# Walked into another room, came back and found my daughter and cat like this...



## Majeed Badizadegan (Feb 26, 2013)




----------



## sm4him (Feb 26, 2013)

Cute!  Your daughter looks like the poster child for comfortable.
Your cat, on the other hand, looks more like "uh...how did THIS happen? And how do I make it stop?" :lmao:


----------



## jwbryson1 (Feb 26, 2013)

Awww....so cute...


----------



## ratssass (Feb 26, 2013)

....that's sweet


----------



## 480sparky (Feb 26, 2013)

Kid: Cute.
Cat: Indignant!


----------



## cgipson1 (Feb 26, 2013)

Really cute, Majeed!


----------



## cwcaesar (Feb 26, 2013)

That is too sweet!!


----------



## Majeed Badizadegan (Feb 26, 2013)

My cat is totally cool with it. She loves the attention.
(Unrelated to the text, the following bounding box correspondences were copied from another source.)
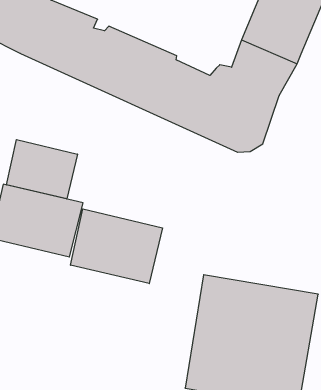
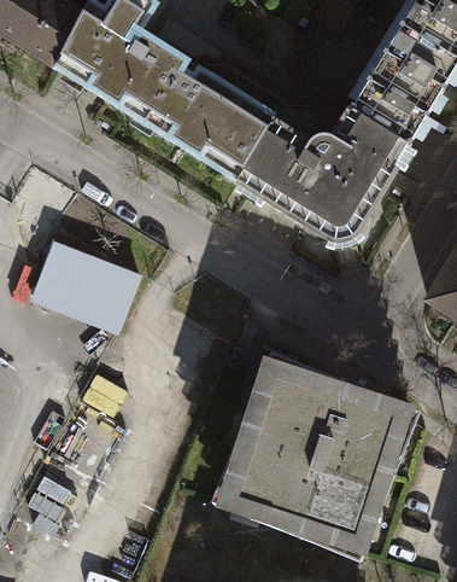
building: [6,140,77,199] -> none
building: [71,209,162,284] -> none

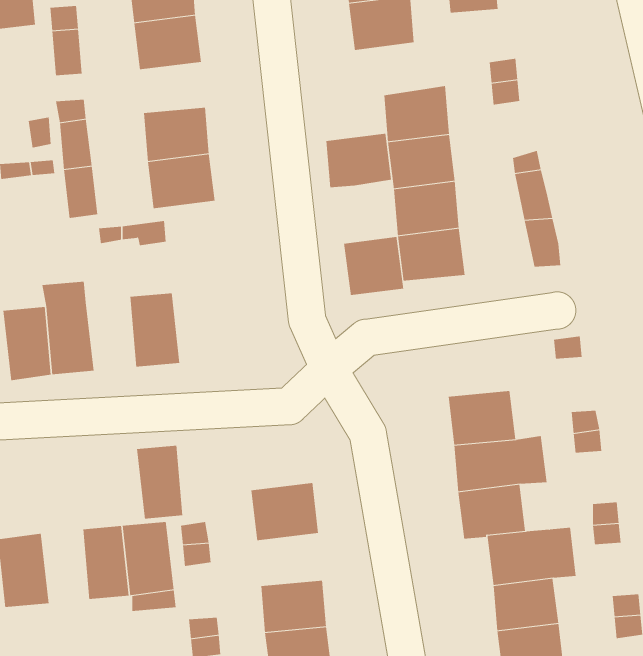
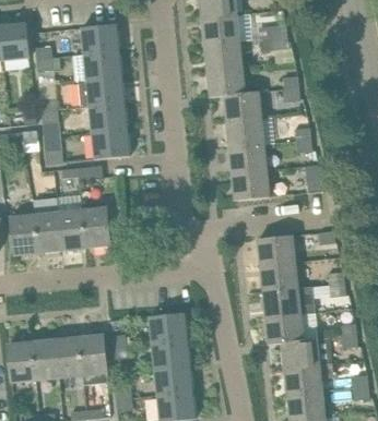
building: none -> [80,77,125,107]
building: [326,133,392,188] -> [208,67,245,97]
building: [343,236,404,296] -> none
building: none -> [58,208,85,250]
building: none -> [258,234,295,264]
building: [136,445,183,519] -> [33,338,59,380]
building: none -> [153,340,190,370]

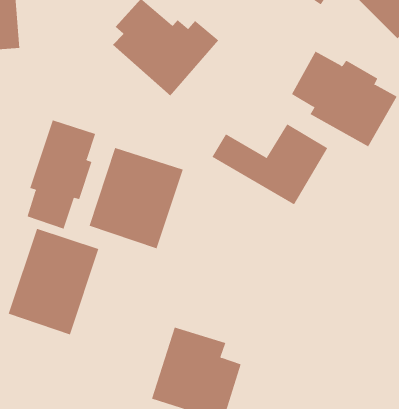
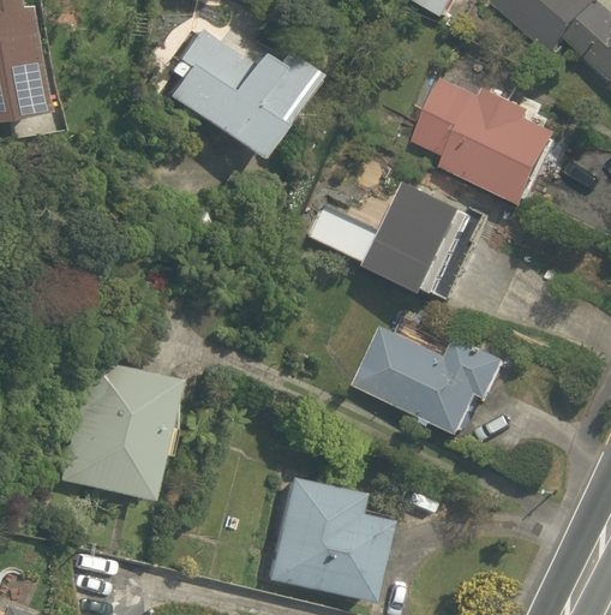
building: [27,120,96,230] -> none
building: [89,147,183,249] -> none
building: none -> [359,328,515,437]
And she does surprisingly well with my little one, even though she's taken her fair share of "toddler tormenting".


----------



## mishele (Feb 26, 2013)

That's pretty cute, dominatoR. =) My cat growing up used to try to scratch my face off...lol


----------



## Robin_Usagani (Feb 26, 2013)

Lol. Nice.


----------



## Mully (Feb 26, 2013)

Very cute....Cat is wondering how long will this last.


----------



## baturn (Feb 27, 2013)

I never say OMG, but OMG! And your daughter is a doll.


----------



## Patriot (Feb 27, 2013)

The cat's expression is priceless.


----------



## Buckster (Feb 27, 2013)

Love it, though I'd remove the attention-grabbing bright green bowl and the stand it's on to put the whole composition into nice soft Earth-tones:


----------



## manaheim (Feb 27, 2013)

Buckster said:


> Love it, though I'd remove the attention-grabbing bright green bowl and the stand it's on to put the whole composition into nice soft Earth-tones:



Yes, very nice edit.

And wow what a capture.


----------



## Majeed Badizadegan (Feb 27, 2013)

Great edit buckster. I didn't do much in post with this shot, but I completely agree the bowl is an attention-grabber. 

Thanks so much everyone. 

I was very lucky, this was a fleeting moment shot (as most shots are of often uncooperative toddlers). I already had the camera on from earlier, but it was in another room. I stumbled on her like this and she MOVED even while I was getting the camera! 

I told her to go back and lay on her kitty, and she did .


----------